Despite his boss' disinterest, Tennant never stopped mulling over the pesky lizard. So when he eventually flew the coop and started Tomfoodery, he was determined to develop the perfect green iguana recipe.
"Like with the lionfish, I wanted to make it more approachable for people. If other cultures eat it, why can't we?" he explains. "First I tried a deep fry, treating it like chicken wings. It was good, had a bit of chew to it, maybe a little tough but it tasted like chicken. The problem is that sizes vary—I can order chicken thighs all be the same size, but I can't do that with iguana."

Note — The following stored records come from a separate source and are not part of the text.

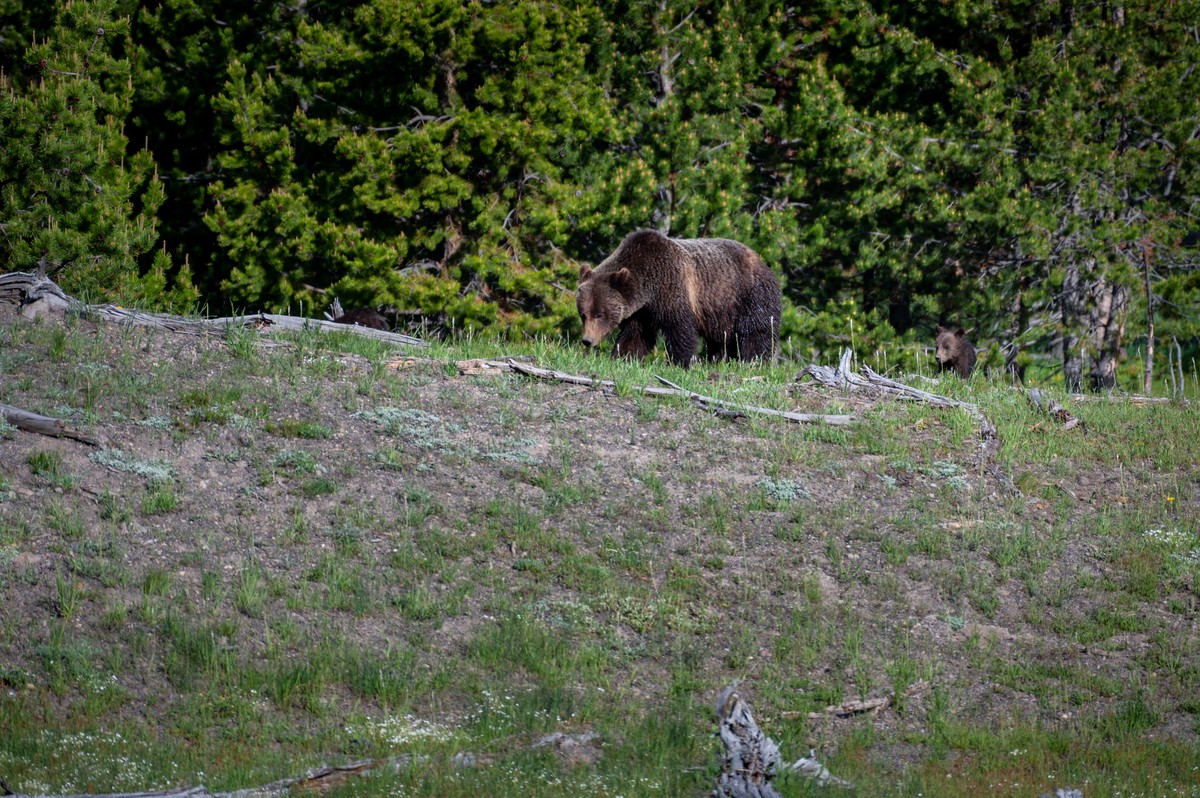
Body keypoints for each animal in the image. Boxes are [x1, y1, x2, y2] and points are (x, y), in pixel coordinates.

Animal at [576, 230, 782, 367]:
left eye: (600, 314)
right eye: (583, 314)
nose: (587, 340)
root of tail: (761, 260)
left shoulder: (671, 286)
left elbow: (679, 327)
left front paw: (679, 362)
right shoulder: (642, 311)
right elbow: (636, 334)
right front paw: (623, 356)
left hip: (748, 296)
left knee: (756, 331)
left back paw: (753, 362)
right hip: (721, 313)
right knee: (720, 340)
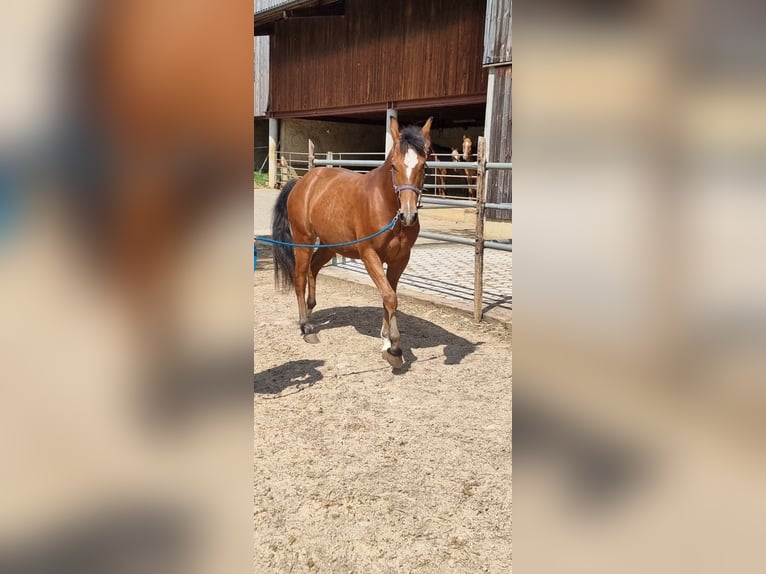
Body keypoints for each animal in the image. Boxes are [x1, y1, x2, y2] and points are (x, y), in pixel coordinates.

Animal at [270, 117, 432, 368]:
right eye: (394, 166)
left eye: (423, 167)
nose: (408, 215)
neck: (384, 204)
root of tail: (302, 182)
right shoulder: (370, 255)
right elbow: (389, 296)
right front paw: (394, 348)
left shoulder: (400, 259)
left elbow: (389, 296)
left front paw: (386, 340)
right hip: (303, 240)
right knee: (300, 278)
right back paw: (306, 327)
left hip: (330, 245)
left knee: (313, 270)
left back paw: (310, 312)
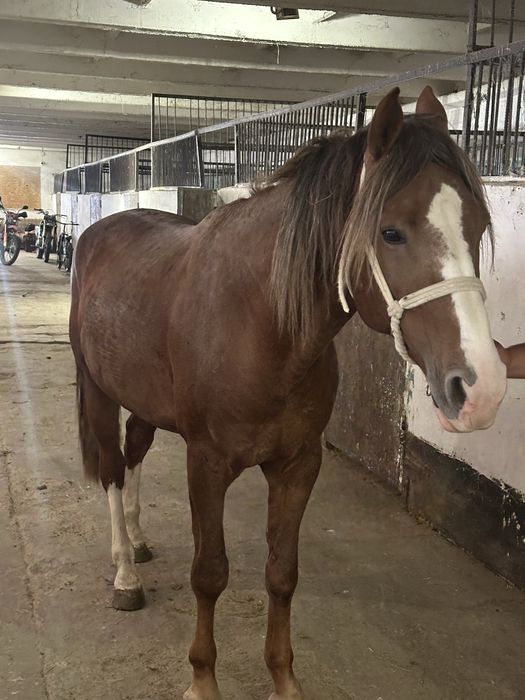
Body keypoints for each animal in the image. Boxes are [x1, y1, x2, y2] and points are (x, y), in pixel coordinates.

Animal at [69, 86, 507, 700]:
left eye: (477, 224)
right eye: (391, 232)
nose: (482, 386)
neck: (259, 325)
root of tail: (98, 231)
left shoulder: (298, 465)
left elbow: (282, 573)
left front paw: (284, 679)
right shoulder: (206, 464)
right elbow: (210, 573)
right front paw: (202, 679)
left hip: (145, 400)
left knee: (133, 454)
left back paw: (137, 541)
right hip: (100, 391)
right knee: (111, 468)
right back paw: (125, 574)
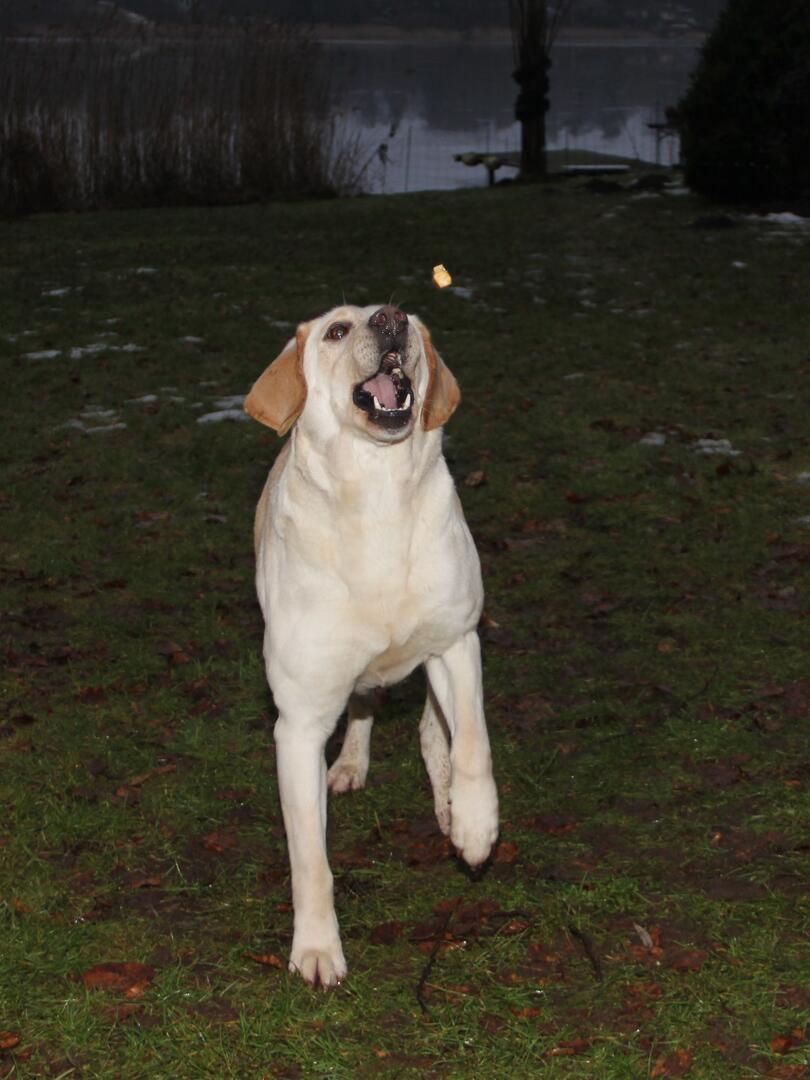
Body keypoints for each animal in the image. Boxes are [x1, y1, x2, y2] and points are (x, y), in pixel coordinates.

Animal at [244, 304, 498, 987]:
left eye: (408, 316)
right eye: (336, 331)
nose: (390, 320)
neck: (377, 497)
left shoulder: (456, 642)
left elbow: (472, 744)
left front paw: (475, 824)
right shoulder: (299, 724)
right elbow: (310, 858)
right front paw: (315, 947)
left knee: (431, 734)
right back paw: (352, 763)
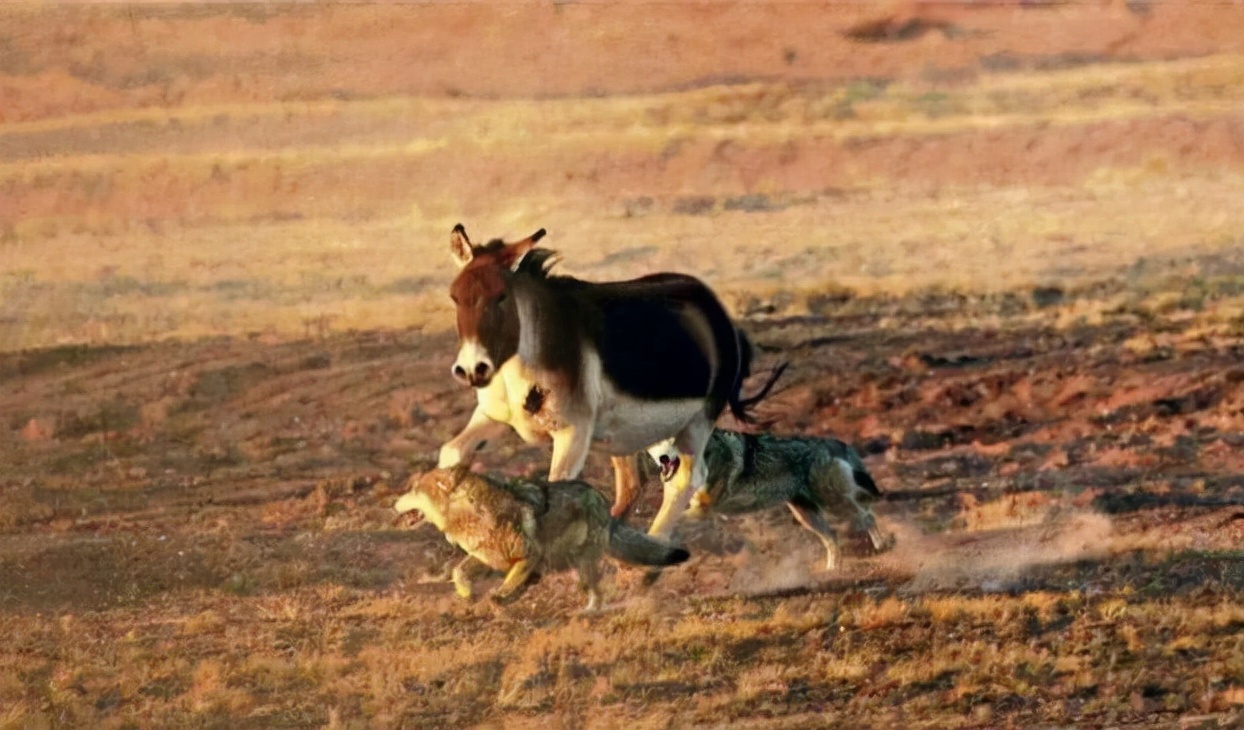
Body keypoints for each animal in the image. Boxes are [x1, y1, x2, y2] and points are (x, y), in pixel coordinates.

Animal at [394, 465, 689, 611]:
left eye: (412, 490)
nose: (393, 503)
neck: (471, 516)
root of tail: (603, 502)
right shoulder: (486, 557)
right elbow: (459, 572)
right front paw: (468, 595)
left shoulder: (529, 555)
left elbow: (504, 587)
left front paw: (501, 598)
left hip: (582, 560)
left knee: (597, 590)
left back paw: (589, 611)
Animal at [646, 429, 889, 571]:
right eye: (656, 443)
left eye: (673, 441)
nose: (664, 458)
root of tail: (832, 441)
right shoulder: (681, 506)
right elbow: (658, 525)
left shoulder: (702, 510)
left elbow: (660, 528)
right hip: (807, 517)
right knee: (833, 537)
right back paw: (831, 572)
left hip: (833, 504)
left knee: (867, 514)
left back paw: (884, 547)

"So I was like, 'Well, let me have a think.' I could stew it, but I wanted to do something more interesting. There was obviously braising, and then there was confit, cooking something submerged in fat for a long period of time at a low temperature. The result was surprisingly good."
Tennant gets the bulk of his meat from a Cayman supplier called Spinion. The company was originally founded in 2012 as a lionfish exporter, but a lengthy approval process left them space to branch out into green iguanas. Since August, 2018, Spinion has been euthanizing iguanas purchased from area trappers, processing the meat, and shipping it to the U.S., Mexico, and Central America. Meanwhile, the DOE has separately amped up its own control efforts. In October 2018, the government kicked off an island-wide cull, offering licensed hunters cash in exchange for dead iguanas. According to Cayman Compass, a local newspaper, the cullers wiped out about a quarter of the population within the first two months and are well on their way to their target goal of 1.3 million by the end of the year. However, Tennant thinks the current system could use improving.

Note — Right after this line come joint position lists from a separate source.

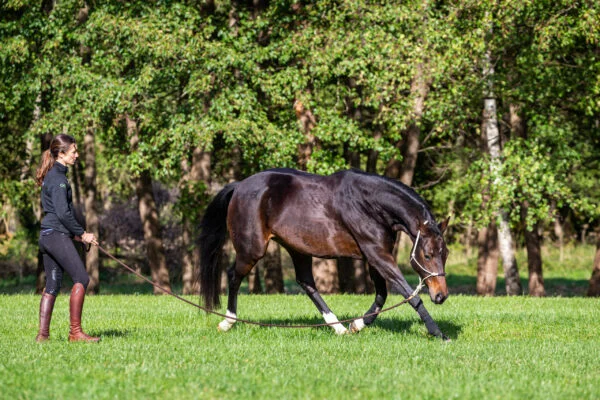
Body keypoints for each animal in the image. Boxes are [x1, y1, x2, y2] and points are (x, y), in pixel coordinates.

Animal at [199, 167, 448, 340]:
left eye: (444, 254)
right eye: (427, 255)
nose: (441, 296)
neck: (368, 203)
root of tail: (239, 186)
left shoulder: (374, 257)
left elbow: (381, 296)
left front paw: (357, 325)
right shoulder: (377, 254)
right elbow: (410, 295)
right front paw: (438, 333)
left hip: (297, 249)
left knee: (307, 283)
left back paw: (338, 326)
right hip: (252, 249)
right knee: (233, 276)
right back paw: (228, 322)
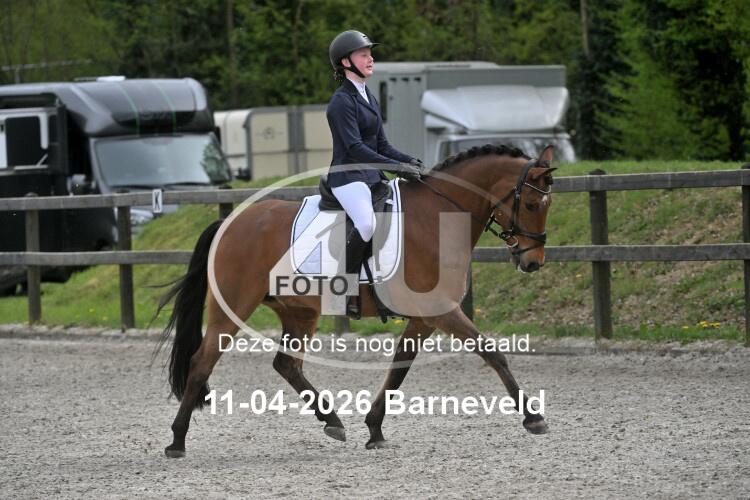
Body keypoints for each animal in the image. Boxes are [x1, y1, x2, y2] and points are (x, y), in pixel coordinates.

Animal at [156, 144, 556, 457]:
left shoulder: (423, 317)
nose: (533, 262)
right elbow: (493, 353)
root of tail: (231, 222)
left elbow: (398, 369)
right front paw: (533, 417)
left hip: (299, 312)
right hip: (233, 307)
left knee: (287, 364)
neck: (437, 218)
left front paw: (375, 429)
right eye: (531, 204)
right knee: (201, 362)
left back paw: (331, 420)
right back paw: (177, 441)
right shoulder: (441, 310)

"The government has a budget to cull these iguanas. The DOE started at two dollars an iguana for shoot and catch, then they went to four, and now five, but they're just going to the landfill and dumping them," he says of the agency's tactics. "Spinion, they have to receive the iguana live and treat it like a livestock. Even though they're offering seven dollars, it's a pain in the butt to bring a live iguana—they don't go down without a fight and their tail whip is really strong. When you get a big one, you're like 'Aw, man. Might as well just shoot it and get the five dollars.'"

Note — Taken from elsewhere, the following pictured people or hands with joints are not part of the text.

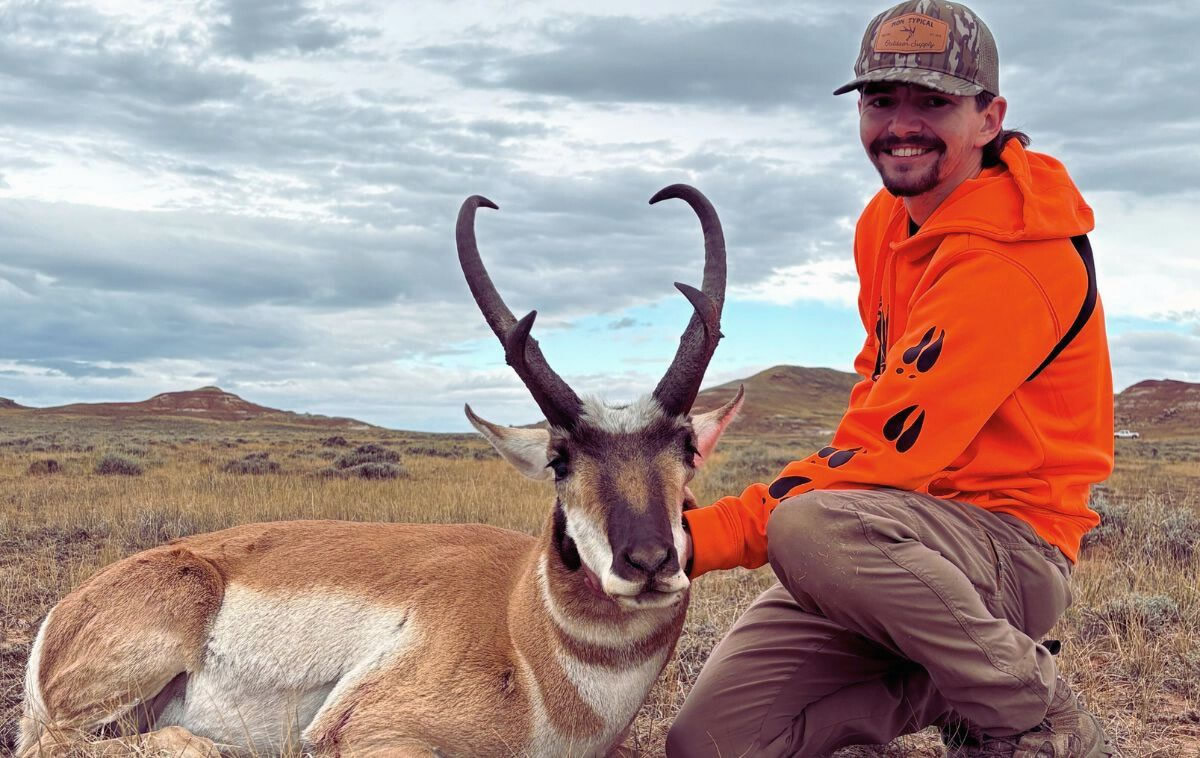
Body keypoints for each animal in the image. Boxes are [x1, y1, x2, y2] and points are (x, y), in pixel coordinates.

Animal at [17, 184, 743, 758]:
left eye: (687, 448)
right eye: (560, 460)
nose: (648, 561)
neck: (521, 623)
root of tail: (67, 610)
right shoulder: (371, 734)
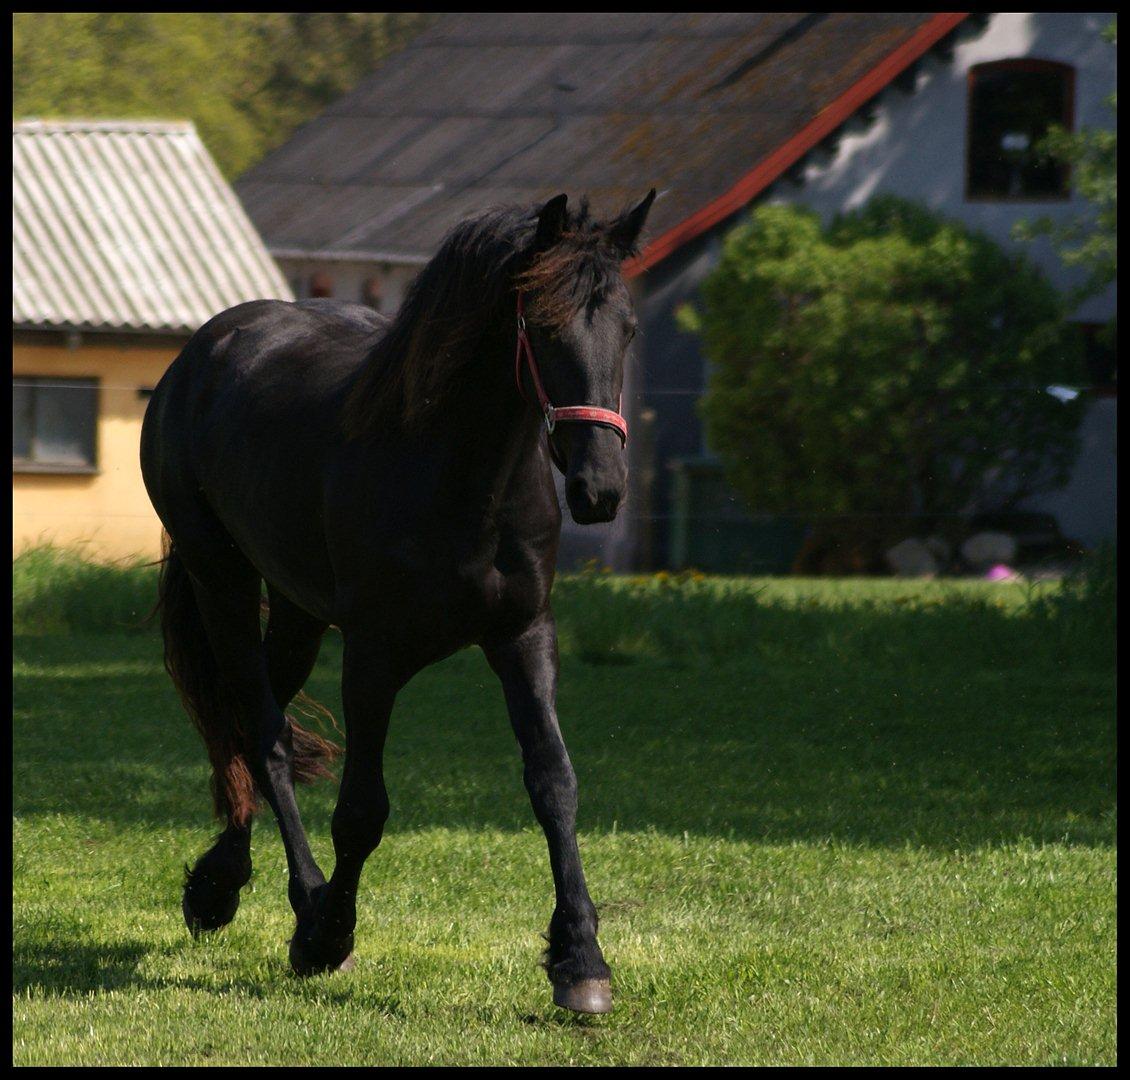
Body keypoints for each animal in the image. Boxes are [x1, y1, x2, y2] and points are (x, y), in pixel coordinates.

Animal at [140, 192, 655, 1012]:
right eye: (541, 328)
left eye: (627, 328)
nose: (599, 489)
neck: (461, 481)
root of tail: (202, 351)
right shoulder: (373, 657)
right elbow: (361, 811)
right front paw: (327, 937)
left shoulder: (523, 637)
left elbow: (554, 784)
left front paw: (581, 961)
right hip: (222, 578)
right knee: (260, 729)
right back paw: (292, 901)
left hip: (297, 609)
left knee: (250, 722)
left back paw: (219, 882)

In addition to sourcing from Spinion, Tennant is also working directly with one of these cullers. He sees this type of relationship as the most practical and economically sustainable way forward for all parties.
"The only cookable parts are the legs and tail, so what I've done with one culler is treated it like a fish," he continues. "Shoot the iguana, then cut off its legs and tail and put those on ice. Take the body and head to the government, show that you shot it, get your five bucks, and then make some more money selling me the parts I need. Right now I'm working with the Terrestrial Department trying to figure out a solution that will benefit everyone."
While things come together, Tennant is continuing to showcase his reptilian masterpieces at festivals, pop-ups, cooking classes, and other catered events around the Caribbean under the Tomfoodery brand. He's also planning to purchase and man his very own food truck later this year (according to him, it'll be the first in the world to serve iguana). As for adding other uninvited creatures to the bill, he's open to the idea but acknowledges that rillettes aren't always the most appropriate solution.
"Right now I'll tackle these two, and if something else pops up for the good of the island, let's do it," he says. "Some of invasives you can work with, and some you can't—you can only combat them in certain ways. The damselfish is invasive, but it's very small and you really can't eat it. I was told by the Department of the Environment that cats and dogs are invasive. Humans are invasive, too, you know."